Além disso, a velha nave Enterprise, do seriado clássico Jornada nas Estrelas [Criada por Gene Roddenberry e rodada entre 1966 e 1969], então muito em voga na televisão brasileira, que reprisava os episódios contínua e regularmente, forneceu todos os modelos de que necessitavam para estruturarem a narrativa — do raio que puxou o carro à plataforma do hangar de recepção e lançamento de naves auxiliares, passando pelos painéis luminosos e computadores, até a máquina tradutora. Seria tudo uma invenção? Voluntária ou involuntária? Estudiosos de todos os segmentos da Ufologia Brasileira se dividem quanto às duas indagações. Uns acham que o caso é real, outros que é imaginário, mas não intencionalmente, enquanto outro grupo alude a uma farsa pura e simples. Difícil dizer.

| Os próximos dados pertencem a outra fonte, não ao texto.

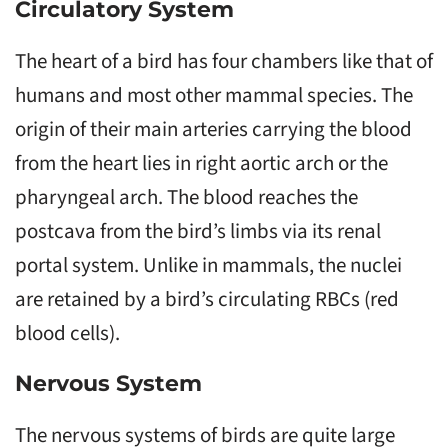
Circulatory System
The heart of a bird has four chambers like that of
humans and most other mammal species. The
origin of their main arteries carrying the blood
from the heart lies in right aortic arch or the
pharyngeal arch. The blood reaches the
postcava from the bird’s limbs via its renal
portal system. Unlike in mammals, the nuclei
are retained by a bird’s circulating RBCs (red
blood cells).
Nervous System
The nervous systems of birds are quite large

As possibilidades do infinito
É oportuno aqui chamar a atenção para um detalhe escatológico estranhamente ausente no interior dos discos voadores visitados por pretensos contatados e abduzidos em geral: a existência de banheiro. Só depois de pressionada é que Bianca disse ter visto um, mas não soube explicar como aliviou suas necessidades fisiológicas ou se dele não fez uso nos dois dias em que permaneceu a bordo. Curiosamente, jamais foi mostrado o banheiro da Enterprise ou de qualquer outra nave da Federação, no respectivo seriado, como se no futuro a humanidade e as raças alienígenas coetâneas dispensassem esse aposento a nós tão fundamental.
Seja como for, o casamento não resistiu, devido à vontade pessoal de cada um de seguir seu próprio caminho. O casal acabou se separando, convergindo unicamente na narrativa de seus contatos de Karran. Bianca, nascida em 1947, foi criada dentro do pentecostalismo tradicional da igreja Assembleia de Deus e aos 21 anos converteu-se à seita Testemunhas de Jeová. Karran transmitiu-lhe vários ensinamentos, entre eles técnicas físicas para o que a abduzida chama em seus cursos de “conquista da autoconsciência”. Ela, que passou a dedicar sua vida à divulgação desses ensinamentos, que transmitia em palestras e cursos, contou suas experiências no livro — em que assina como Maria Aparecida de Oliveira, seu nome real — As Possibilidades do Infinito [Editora Kópyo, 1987].
Hermínio Reis foi pastor e atuou como chefe de uma congregação evangélica por 12 anos. Na época do contato, motivos particulares já o haviam afastado do ministério. “Os discos voadores contribuíram depois para me separar ainda mais da religião, mas não da Bíblia. Posso dizer que hoje leio muito mais o livro sagrado do que antes e que aprendi muito mais a respeito de Deus do que antes”, declarou antes de morrer, há poucos anos. Em suas palestras e cursos, ele passou a pregar os ensinamentos de Karran. “Esse Deus que nós conhecemos não existe. Karran disse que Deus ama a todos nós sem distinção. Quando conversei com Karran sobre a Bíblia, ele falou de um Pai Criador. Então perguntei se na terra dele havia muitas leis, como havia aqui na Terra”, declarava.
Karran teria dito a Reis que em sua terra os ETs também receberam as mesmas leis que foram dadas aos terrestres por aquele que conhecemos como Jesus Cristo, mas que não o conheciam por esse nome. “Então ele completou recitando trechos dessa lei: Amar o próximo é amar ao Criador. Toda vez que tocarmos nosso próximo é como se estivéssemos tocando em nós mesmos. Toda vez que ofendemos o próximo, estaremos ofendendo a nós mesmos. Essas são as únicas leis que eles conhecem”.